Not sure why they (whoever they are) did this test, but it is pretty cool. This is a crash test between an old and new car. Check it out.
I sure would rather be in that 2009 Malibu than the 1959 Bel Air. Wouldn't you? How about some video analysis? First, how fast were the cars going before the collision? The first shot seems to be in real time. If I assume that the Malibu has a wheel base of 2.8 meters (from Wikipedia), then I can get the following position-time graph for the Malibu:
The linear fit puts the initial speed of the car at 16 m/s or about 36 mph. I will assume the other car is going the same speed. What about during the collision? Here is the motion of the Bel Air before the collision (in slow motion).
If I assume this also has an initial speed of 16 m/s (and I assume the height of the car is 1.4 meters) then I can get the time steps for this video.
Here I am using "fs" to mean "frame second" or the unit of time in the slower video.
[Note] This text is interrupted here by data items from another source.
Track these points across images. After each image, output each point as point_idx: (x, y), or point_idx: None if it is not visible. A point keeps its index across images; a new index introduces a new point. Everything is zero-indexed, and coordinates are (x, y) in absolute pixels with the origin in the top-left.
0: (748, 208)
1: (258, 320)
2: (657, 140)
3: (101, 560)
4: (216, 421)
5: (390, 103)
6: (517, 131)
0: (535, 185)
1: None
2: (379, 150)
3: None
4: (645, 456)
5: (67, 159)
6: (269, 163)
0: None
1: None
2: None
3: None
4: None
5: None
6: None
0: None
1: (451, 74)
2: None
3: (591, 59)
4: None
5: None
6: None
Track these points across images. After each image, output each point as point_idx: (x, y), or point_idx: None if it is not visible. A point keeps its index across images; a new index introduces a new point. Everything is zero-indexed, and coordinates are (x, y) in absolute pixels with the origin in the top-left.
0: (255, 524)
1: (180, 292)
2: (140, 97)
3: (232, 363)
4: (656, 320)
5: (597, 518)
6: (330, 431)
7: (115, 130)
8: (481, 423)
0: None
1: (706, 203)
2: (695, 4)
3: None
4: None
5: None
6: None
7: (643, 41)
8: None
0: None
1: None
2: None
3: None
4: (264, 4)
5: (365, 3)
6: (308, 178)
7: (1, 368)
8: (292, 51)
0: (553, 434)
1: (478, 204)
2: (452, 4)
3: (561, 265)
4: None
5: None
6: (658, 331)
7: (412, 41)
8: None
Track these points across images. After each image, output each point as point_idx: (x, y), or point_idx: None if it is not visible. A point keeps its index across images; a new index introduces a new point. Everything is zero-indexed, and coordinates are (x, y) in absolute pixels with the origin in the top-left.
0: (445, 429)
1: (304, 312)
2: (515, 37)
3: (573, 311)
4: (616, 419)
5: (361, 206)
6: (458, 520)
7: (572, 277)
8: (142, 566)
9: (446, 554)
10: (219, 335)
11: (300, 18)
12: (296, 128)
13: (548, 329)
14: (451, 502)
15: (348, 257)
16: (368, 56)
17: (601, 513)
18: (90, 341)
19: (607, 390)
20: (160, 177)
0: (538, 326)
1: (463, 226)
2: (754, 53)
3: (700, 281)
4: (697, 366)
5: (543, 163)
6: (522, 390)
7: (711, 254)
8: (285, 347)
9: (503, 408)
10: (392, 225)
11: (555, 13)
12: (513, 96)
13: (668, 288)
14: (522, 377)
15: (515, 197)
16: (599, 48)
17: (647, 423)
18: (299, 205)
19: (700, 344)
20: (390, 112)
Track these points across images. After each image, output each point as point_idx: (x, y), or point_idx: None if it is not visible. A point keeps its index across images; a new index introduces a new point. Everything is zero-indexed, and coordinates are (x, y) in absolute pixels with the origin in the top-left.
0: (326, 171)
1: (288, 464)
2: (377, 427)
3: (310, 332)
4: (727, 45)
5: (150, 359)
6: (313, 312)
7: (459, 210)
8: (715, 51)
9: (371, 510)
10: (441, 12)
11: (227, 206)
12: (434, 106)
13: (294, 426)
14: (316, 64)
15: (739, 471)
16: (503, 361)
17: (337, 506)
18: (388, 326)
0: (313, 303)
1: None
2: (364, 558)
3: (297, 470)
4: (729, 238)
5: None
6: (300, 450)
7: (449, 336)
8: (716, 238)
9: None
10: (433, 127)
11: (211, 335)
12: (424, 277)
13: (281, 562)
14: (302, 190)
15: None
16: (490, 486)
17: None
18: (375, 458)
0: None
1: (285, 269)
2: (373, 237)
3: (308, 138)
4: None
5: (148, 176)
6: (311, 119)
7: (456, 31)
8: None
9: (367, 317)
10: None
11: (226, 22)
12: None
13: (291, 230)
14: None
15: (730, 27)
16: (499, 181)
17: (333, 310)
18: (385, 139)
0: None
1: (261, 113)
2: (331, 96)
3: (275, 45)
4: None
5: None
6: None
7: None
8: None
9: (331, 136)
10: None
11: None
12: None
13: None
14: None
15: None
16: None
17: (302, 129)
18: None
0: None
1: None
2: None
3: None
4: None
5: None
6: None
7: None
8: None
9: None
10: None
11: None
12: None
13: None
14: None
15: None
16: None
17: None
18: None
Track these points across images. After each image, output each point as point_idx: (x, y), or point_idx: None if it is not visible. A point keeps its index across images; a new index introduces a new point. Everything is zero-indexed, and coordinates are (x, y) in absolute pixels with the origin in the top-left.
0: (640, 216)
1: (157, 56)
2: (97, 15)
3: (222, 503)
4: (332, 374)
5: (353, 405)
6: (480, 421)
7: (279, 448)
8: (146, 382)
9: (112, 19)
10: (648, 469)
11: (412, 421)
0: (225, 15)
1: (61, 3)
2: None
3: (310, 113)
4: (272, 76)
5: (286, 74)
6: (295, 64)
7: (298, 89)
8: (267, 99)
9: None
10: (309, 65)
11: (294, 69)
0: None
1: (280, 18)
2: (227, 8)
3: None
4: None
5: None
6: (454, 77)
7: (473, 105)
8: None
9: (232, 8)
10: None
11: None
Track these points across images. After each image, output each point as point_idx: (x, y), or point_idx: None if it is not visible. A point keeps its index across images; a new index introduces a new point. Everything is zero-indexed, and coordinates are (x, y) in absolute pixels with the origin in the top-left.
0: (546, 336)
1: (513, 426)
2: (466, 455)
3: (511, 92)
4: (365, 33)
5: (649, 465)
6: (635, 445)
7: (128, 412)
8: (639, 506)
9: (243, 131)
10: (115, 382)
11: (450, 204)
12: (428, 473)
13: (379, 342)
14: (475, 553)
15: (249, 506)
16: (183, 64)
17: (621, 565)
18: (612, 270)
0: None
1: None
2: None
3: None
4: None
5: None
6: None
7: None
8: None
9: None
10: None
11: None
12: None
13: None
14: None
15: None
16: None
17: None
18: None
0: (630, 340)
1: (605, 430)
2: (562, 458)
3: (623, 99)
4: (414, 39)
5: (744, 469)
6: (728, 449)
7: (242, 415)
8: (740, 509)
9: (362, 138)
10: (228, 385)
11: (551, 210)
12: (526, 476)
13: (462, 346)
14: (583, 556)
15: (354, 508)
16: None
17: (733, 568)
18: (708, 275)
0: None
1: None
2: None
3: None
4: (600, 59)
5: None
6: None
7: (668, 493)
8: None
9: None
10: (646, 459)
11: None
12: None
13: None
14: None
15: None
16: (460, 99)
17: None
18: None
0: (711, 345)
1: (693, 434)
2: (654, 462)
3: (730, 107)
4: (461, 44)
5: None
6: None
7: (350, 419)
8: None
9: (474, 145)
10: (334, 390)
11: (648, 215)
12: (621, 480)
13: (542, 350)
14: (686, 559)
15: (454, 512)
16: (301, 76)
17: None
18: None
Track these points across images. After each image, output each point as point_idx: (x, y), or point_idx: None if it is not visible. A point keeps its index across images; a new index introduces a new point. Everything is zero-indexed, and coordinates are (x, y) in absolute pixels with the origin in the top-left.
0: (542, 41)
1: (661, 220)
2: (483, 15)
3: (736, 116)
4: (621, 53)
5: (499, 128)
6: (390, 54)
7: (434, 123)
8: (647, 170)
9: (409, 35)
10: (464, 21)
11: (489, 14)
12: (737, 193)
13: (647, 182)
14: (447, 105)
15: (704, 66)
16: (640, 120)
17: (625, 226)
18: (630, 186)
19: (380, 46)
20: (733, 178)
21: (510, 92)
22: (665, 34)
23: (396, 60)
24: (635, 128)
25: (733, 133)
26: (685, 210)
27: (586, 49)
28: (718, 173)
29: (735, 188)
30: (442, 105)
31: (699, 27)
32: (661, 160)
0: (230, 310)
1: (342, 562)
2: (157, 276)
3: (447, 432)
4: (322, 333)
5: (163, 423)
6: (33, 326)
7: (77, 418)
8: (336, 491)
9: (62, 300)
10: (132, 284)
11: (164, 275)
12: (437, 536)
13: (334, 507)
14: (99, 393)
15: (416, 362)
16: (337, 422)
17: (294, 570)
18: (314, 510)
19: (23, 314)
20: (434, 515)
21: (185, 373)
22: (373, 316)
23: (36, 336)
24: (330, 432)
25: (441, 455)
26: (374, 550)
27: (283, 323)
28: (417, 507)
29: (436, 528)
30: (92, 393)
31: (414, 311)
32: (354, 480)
I don't know why I called it "frame". Anyway, now I can look at the acceleration of the Bel Air. Actually, I can look at the acceleration for different points on the Bel Air. After the collision begins, the shape of the car changes. This means that the location of the center of mass of the car is no longer constant. I can not use one point on the car to represent it's motion. Below is the horizontal motion of the marker on the front part of the driver's door.
Notice that for the first part of the collision, the velocity is essentially constant. This is bad for two reasons. First, it is bad because it is just utterly destroying the car. Second, you want the time of the change in velocity to be as large as possible. Imagine using the brakes to stop the car from a speed of 16 m/s. Maybe this would take 2 or 3 seconds. Now the car is going to stop in a much shorter time. Essentially that is time where much of the car could be slowing down but it isn't.
I fit a quadratic function to part of that motion data. Although it isn't exactly constant acceleration, it is close. During that time, the car has an acceleration of approximately 660 m/s2 or about 66 g's. That is bad.
Now look at the Malibu. It also is very damaged. However, it does two things that are important. First, it slows down during the whole collision. Second, it maintains structural integrity of the driver compartment. As a bonus, it has air bags. If you were a driver in the Bel Air, you would not only hit the inside of the car and experience a large (and damaging acceleration) but the car would smash you on the inside. Double Whammy.
It is easy to forget how much car safety has improved. I, for one, welcome our crumple-zone air bag bearing cars.